* **SOURCE DOCUMENT**
-- Opening Marker --

Sunday, December 28, 2008

Attorney speaks up: Why the Death Penalty is Irrevocably Wrong

JUSTICE Section

By MARGARET P. LEVY

December 28, 2008

Mistakes are made. Horrible mistakes are made. It is time for Connecticut's legislature to abolish the death penalty — now, in the 2009 legislative session — to limit future mistakes.

On Dec. 19, Miguel Roman was released from prison after 20 years, based on newly reviewed evidence. Another man has been arrested for the murder that kept Miguel's family fatherless for two decades. Neither case is resolved yet. Can anyone doubt Miguel would not have been released from his 60-year sentence unless prosecutors believed he had been dreadfully wronged? Other mistakes will surely occur. Some may kill innocent persons.

We should abolish the death penalty because it is simply wrong for us, as individuals and as a community, to kill people. It is wrong to kill with premeditation and legal process aforethought. It is wrong to take 20 years to litigate, appeal, remand and re-litigate a case in order to kill a human being. It diminishes our humanity and our respect for life.

It is true that Connecticut has executed only one person in the past 40 years. The infrequency with which the ultimate punishment is used does not make it right. And there is collateral damage from our system of capital punishment. The existence of the death penalty distorts the operation of our criminal justice system. Defendants accept sentences of "life without release" to avoid facing trials and a potential death sentence. The state avoids the burden of proving its most serious cases beyond a reasonable doubt.

The U.S. Supreme Court is moving in the direction of abolishing the death penalty. Fifty years ago in Trop v. Dulles, it declared, "Evolving standards of decency must embrace and express respect for the dignity of the person." The punishment of criminals must conform to that rule. Within the past six years, the Bush court has declared use of the death penalty unconstitutional for the mentally retarded, juveniles and child rapists in cases where the child has not died.

As of April 2007, the Innocence Project reported that 200 persons in the United States had been exonerated through DNA evidence. More have been freed since then, including Roman, who has been granted a new trial after the Innocence Project asked that DNA evidence from his case be retested with modern technology. Most have suffered years of incarceration. Their families were deprived of companionship and support.

Yet most criminal cases do not involve DNA. Many wrongful convictions result from of mistaken eyewitness identifications. Honest but terrified crime victims or witnesses may glimpse attackers for only a few seconds, often in poor light. Victims are often traumatized. They are under pressure from police to identify the attackers. Victims and their families want to help capture criminals, to make the streets safe and spare others from similar experiences. Scared survivors look at mug shot books with pictures of "similar-looking" suspects. Many become genuinely convinced they can identify their attackers. Mistakes in these kinds of cases are even harder to reverse than mistakes resolvable by DNA.

Knowing that mistakes are made, and that exonerations continue, we should not wait any longer to abolish the death penalty in Connecticut. Yes, I know about the tragic murders in Cheshire. Sadly, nothing we can ever do will bring the Pettit women back to life.

Realistically, the most gruesome killers will not be deterred by the existence of a death penalty. We have a death penalty. It didn't prevent Cheshire.

Even State's Attorney John Connelly of the judicial district of Waterbury, which has sent more men to death row than any other in Connecticut, candidly told an informational forum of the legislature in January 2005 that the purpose of the death penalty "is not deterrence. It's retribution. ... The question becomes we as a community, we as a society, who do we feel is appropriate for these types of cases?"

To me the question is, "Is it appropriate for us to kill anyone?" And the answer is, "No."

The Cheshire murder cases are keeping this state, its General Assembly and its criminal justice community from serious consideration of abolishing the death penalty. We should not put our progress toward justice on hold. We should demand that our legislators abolish Connecticut's death penalty. And the governor should sign the abolition bill into law.

• Margaret P. Levy of West Hartford was the attorney for Miguel Roman in 1993 during his unsuccessful appeal of his murder conviction to the Connecticut Supreme Court and his petition to the U.S. Supreme Court for it to hear his case. She has not represented him since.

-- Closing Marker --

* **SUPPLIED INFORMATION**
-- Opening Marker --

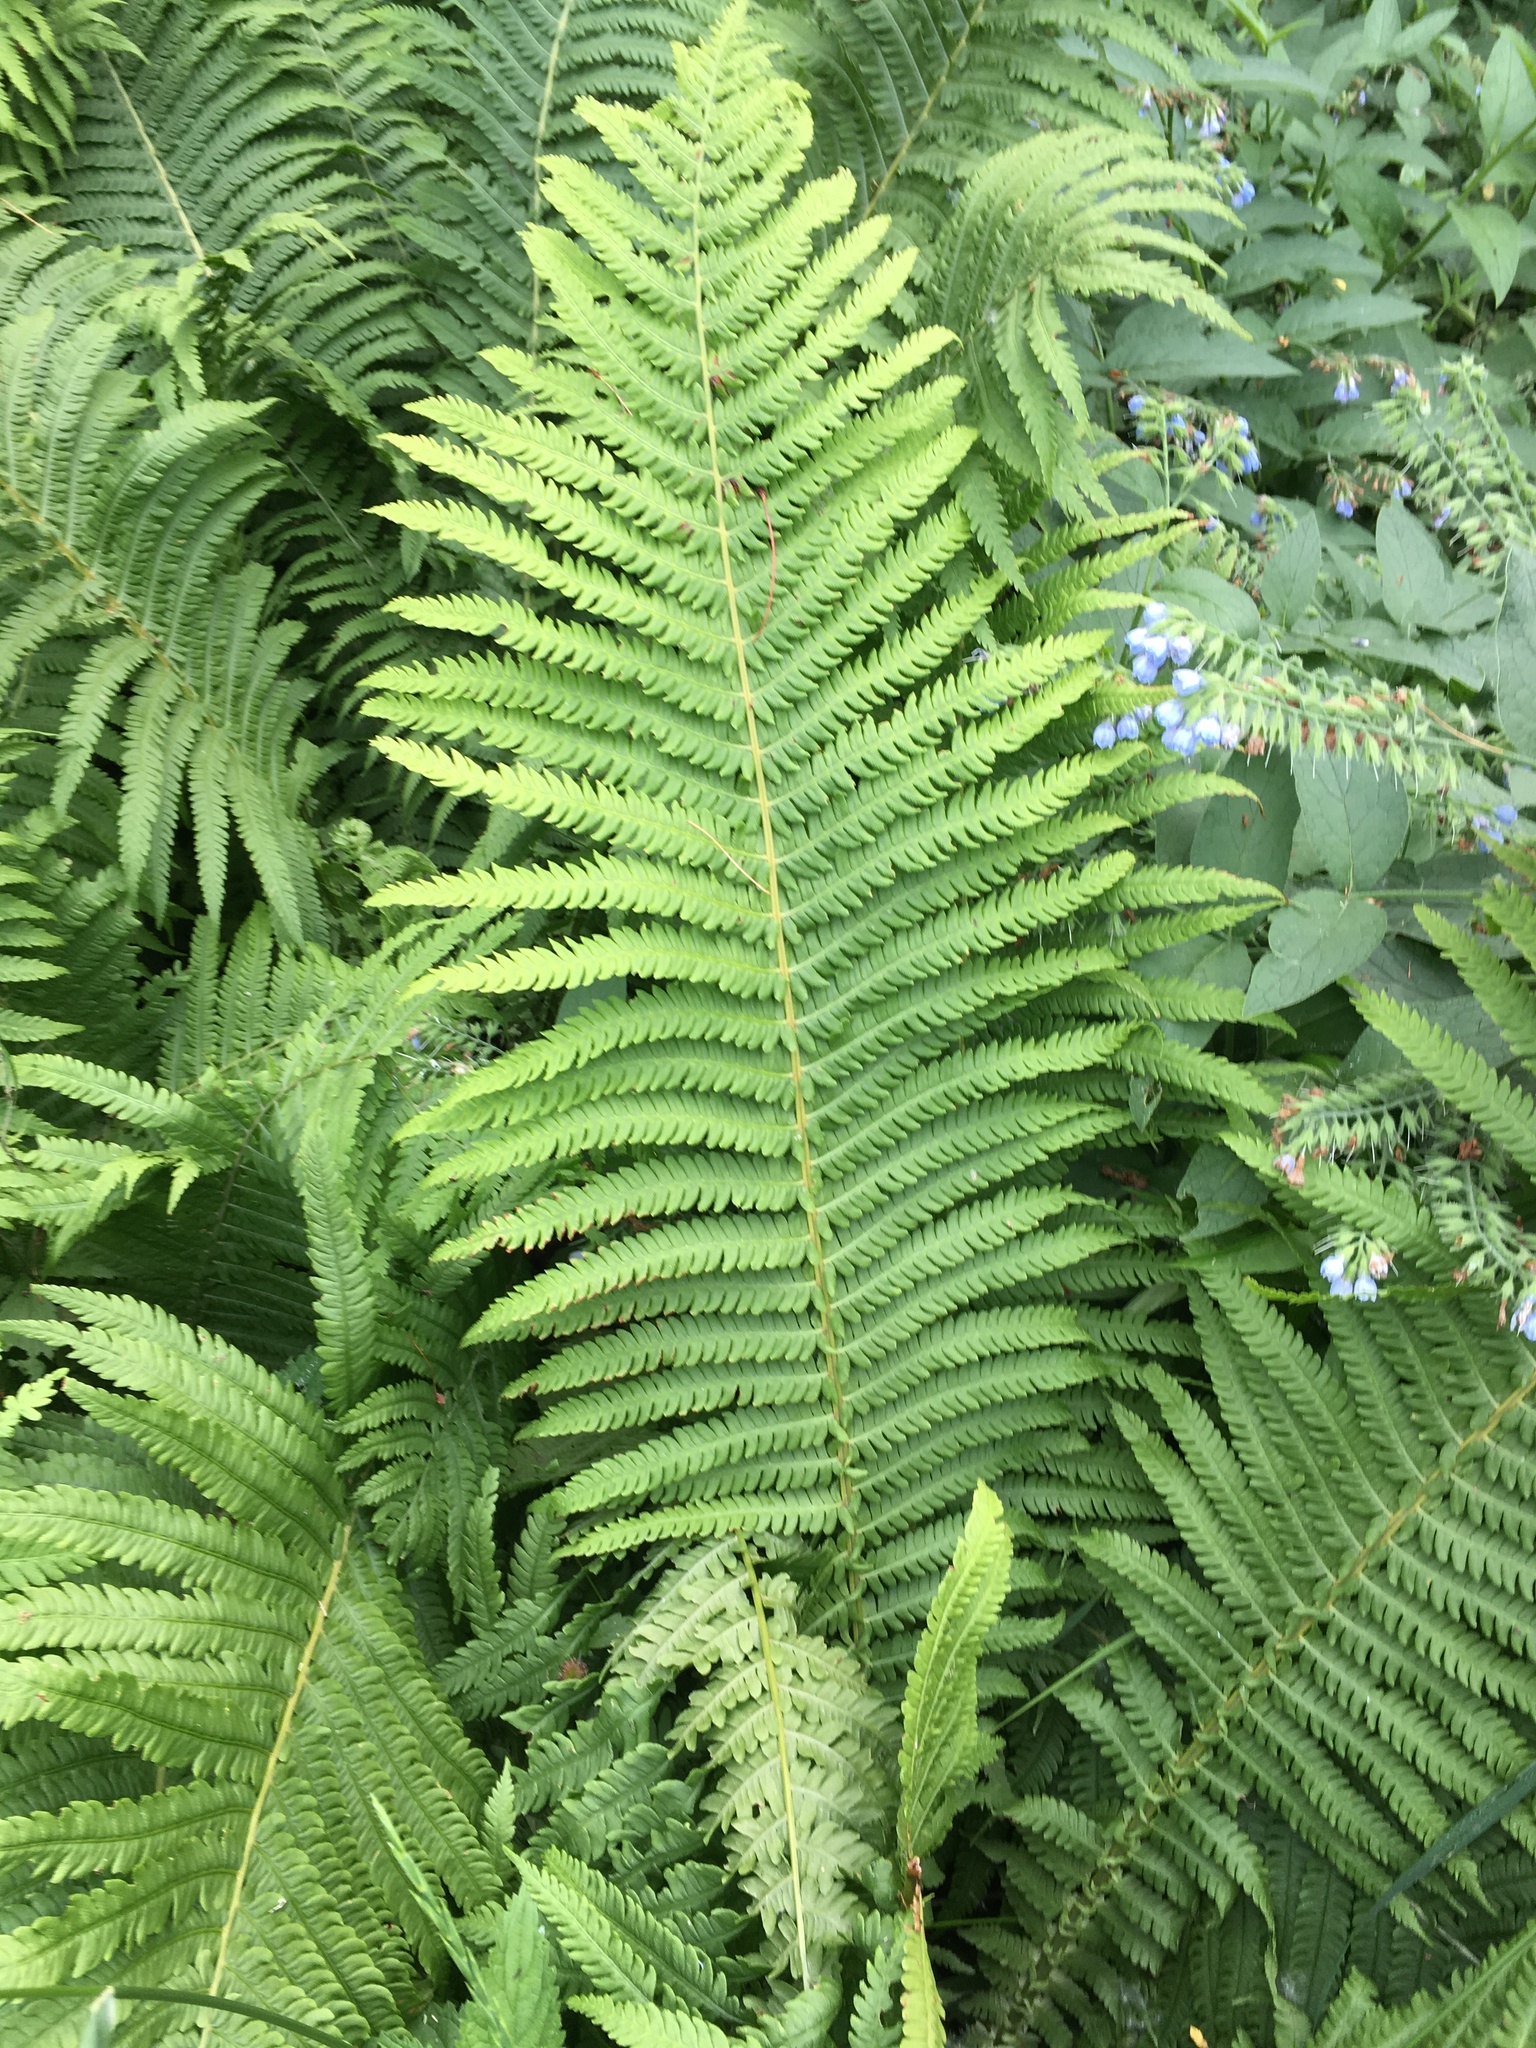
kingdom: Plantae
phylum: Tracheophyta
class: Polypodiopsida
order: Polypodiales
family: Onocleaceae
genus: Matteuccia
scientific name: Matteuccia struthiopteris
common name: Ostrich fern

-- Closing Marker --
-- Opening Marker --

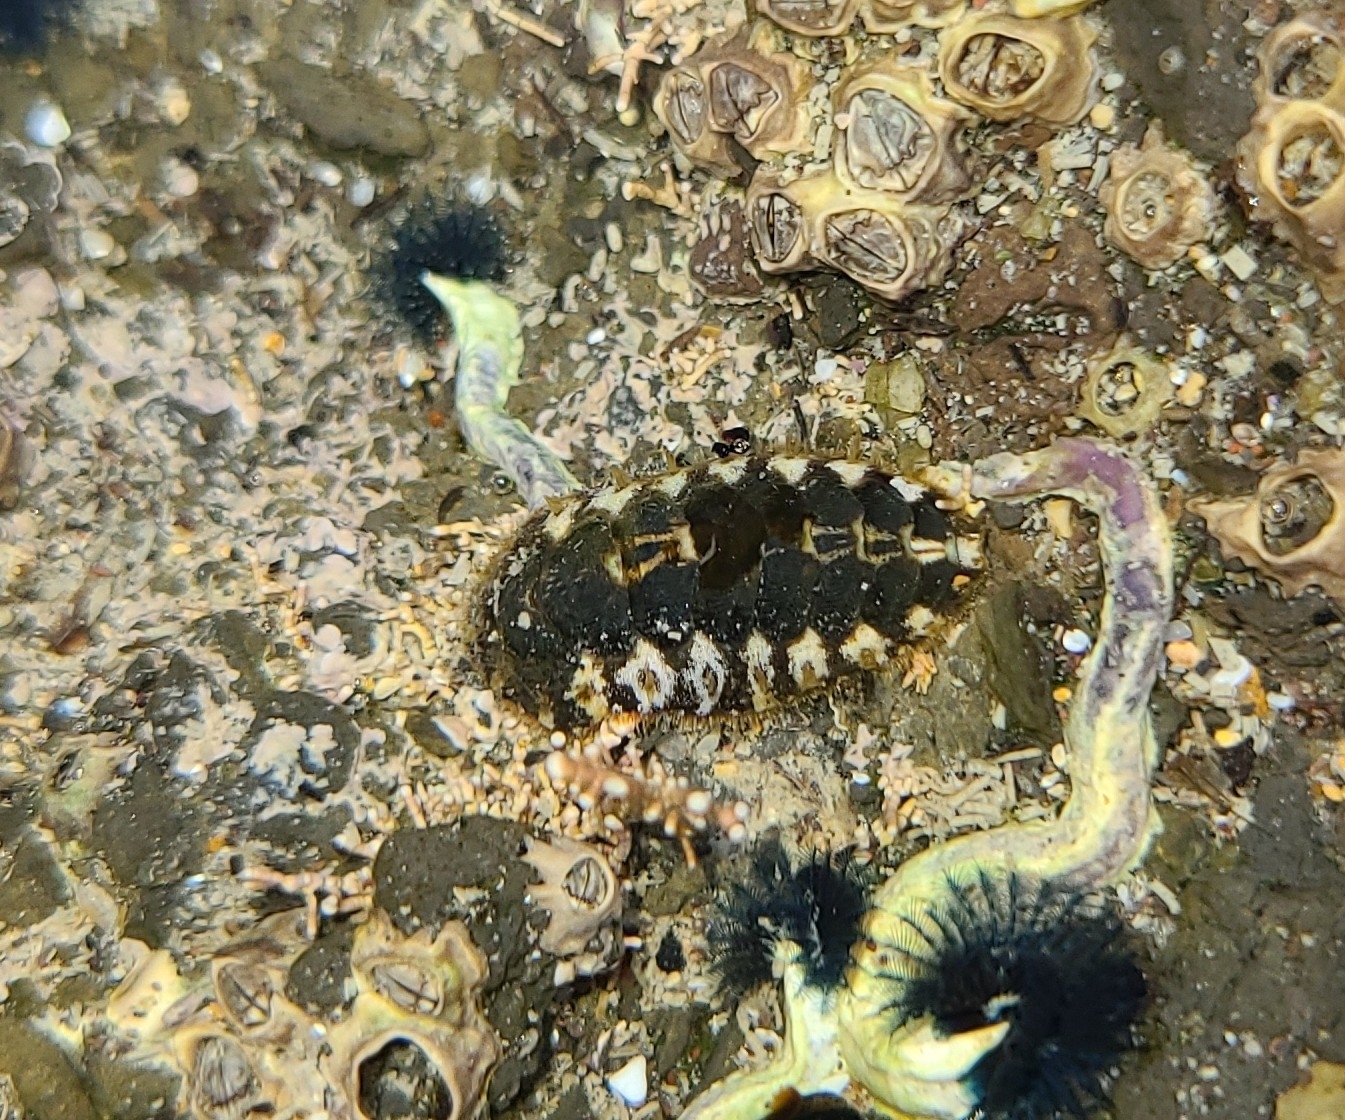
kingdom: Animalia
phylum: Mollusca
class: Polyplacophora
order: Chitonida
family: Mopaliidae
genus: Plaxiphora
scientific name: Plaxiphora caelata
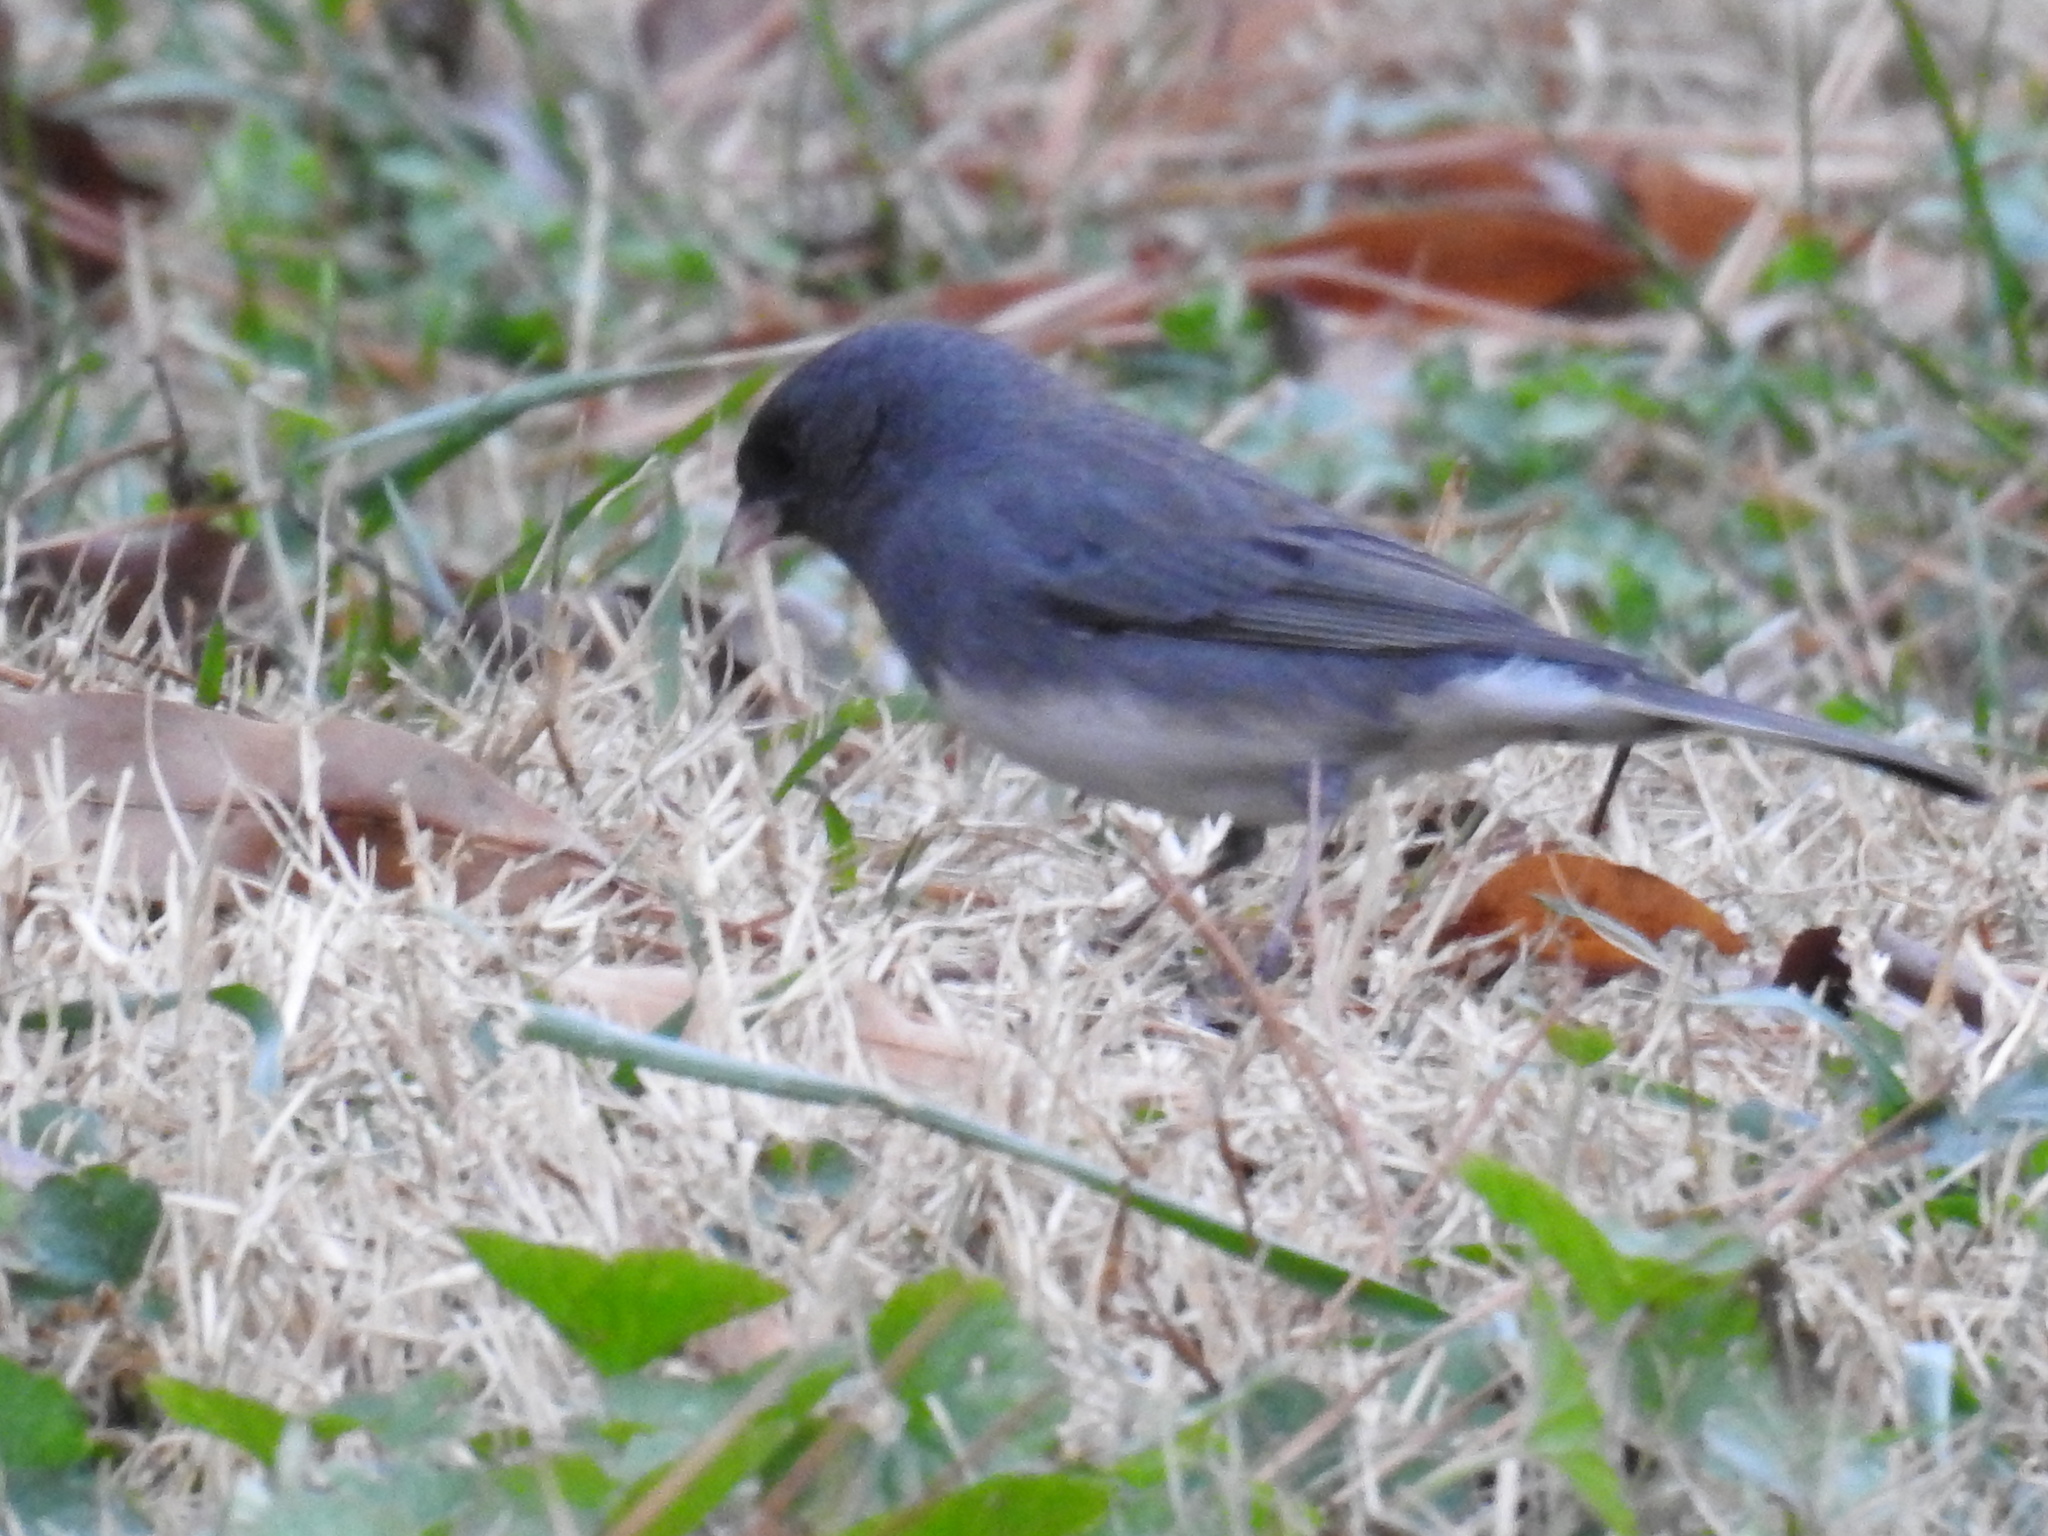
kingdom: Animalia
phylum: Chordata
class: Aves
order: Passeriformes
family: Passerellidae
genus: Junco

-- Closing Marker --

* **EXERCISES TO COMPLETE**
a) Reproduce the death penalty article word for word from "By MARGARET P." up to and including "limit future mistakes.".
b) According to the death penalty article, how does the existence of the death penalty distort the operation of the criminal justice system? Answer in one to three sentences.

* **ANSWERS TO THE EXERCISE**
a)
By MARGARET P. LEVY

December 28, 2008

Mistakes are made. Horrible mistakes are made. It is time for Connecticut's legislature to abolish the death penalty — now, in the 2009 legislative session — to limit future mistakes.

b) Defendants accept sentences of "life without release" to avoid facing trials and a potential death sentence. As a result, the state avoids the burden of proving its most serious cases beyond a reasonable doubt.